Dataset items:
================

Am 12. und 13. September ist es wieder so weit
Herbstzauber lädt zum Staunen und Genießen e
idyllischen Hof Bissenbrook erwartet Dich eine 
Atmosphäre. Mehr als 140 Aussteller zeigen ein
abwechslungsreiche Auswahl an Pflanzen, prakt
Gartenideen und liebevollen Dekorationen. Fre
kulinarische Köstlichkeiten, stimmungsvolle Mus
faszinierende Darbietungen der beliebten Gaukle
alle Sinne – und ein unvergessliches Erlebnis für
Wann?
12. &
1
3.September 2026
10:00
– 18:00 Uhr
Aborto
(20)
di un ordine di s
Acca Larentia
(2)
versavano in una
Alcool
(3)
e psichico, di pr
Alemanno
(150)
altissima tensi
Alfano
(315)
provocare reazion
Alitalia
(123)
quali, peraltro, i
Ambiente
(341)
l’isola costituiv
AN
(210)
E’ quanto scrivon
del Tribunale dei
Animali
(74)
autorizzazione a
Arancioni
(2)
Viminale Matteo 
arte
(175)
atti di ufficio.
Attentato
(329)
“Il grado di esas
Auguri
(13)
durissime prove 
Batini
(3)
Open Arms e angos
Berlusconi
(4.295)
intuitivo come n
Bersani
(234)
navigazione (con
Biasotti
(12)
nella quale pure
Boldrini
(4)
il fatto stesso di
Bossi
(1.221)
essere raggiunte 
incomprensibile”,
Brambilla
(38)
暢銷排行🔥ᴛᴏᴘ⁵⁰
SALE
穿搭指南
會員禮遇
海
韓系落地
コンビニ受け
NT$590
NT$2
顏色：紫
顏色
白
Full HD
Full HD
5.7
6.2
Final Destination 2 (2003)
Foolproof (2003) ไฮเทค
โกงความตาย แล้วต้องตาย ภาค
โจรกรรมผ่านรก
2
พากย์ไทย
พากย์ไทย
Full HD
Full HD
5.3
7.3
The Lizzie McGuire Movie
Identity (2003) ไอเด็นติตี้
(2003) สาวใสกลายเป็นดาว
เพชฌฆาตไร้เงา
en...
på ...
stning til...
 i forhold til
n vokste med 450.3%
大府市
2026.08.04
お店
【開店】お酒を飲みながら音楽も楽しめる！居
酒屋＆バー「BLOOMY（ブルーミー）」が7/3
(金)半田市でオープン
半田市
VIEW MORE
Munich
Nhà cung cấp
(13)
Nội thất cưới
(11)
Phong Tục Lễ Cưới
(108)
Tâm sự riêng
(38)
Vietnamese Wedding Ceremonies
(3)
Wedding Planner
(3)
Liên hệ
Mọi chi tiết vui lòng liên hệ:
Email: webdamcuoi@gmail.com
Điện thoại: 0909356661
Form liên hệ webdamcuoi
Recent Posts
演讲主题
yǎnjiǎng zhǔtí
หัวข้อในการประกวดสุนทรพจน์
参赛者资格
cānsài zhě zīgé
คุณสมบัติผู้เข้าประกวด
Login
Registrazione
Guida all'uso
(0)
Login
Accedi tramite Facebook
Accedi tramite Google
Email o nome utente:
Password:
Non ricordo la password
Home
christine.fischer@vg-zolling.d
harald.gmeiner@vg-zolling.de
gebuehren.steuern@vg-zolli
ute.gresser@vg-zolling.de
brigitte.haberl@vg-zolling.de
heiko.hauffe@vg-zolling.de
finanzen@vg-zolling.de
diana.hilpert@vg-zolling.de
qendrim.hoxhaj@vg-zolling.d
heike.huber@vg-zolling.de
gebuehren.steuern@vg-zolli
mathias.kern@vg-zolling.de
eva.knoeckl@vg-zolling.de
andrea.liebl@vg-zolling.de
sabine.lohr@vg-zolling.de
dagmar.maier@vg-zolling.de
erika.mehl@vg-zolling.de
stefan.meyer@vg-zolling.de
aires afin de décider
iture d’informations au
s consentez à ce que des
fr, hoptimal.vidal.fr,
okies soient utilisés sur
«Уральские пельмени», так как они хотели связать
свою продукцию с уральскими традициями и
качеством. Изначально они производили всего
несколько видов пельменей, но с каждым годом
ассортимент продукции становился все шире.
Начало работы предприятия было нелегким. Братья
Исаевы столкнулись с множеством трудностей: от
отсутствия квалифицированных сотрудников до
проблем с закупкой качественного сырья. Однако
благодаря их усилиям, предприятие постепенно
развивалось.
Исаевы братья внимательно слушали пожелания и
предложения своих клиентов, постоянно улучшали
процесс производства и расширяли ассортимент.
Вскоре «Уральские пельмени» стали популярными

================

*Action item*
Reproduce the data word for word, starting at its first line and ending with the line that contains "abwechslungsreiche Auswahl an Pflanzen, prakt", including that line.

*Task result*
Am 12. und 13. September ist es wieder so weit
Herbstzauber lädt zum Staunen und Genießen e
idyllischen Hof Bissenbrook erwartet Dich eine 
Atmosphäre. Mehr als 140 Aussteller zeigen ein
abwechslungsreiche Auswahl an Pflanzen, prakt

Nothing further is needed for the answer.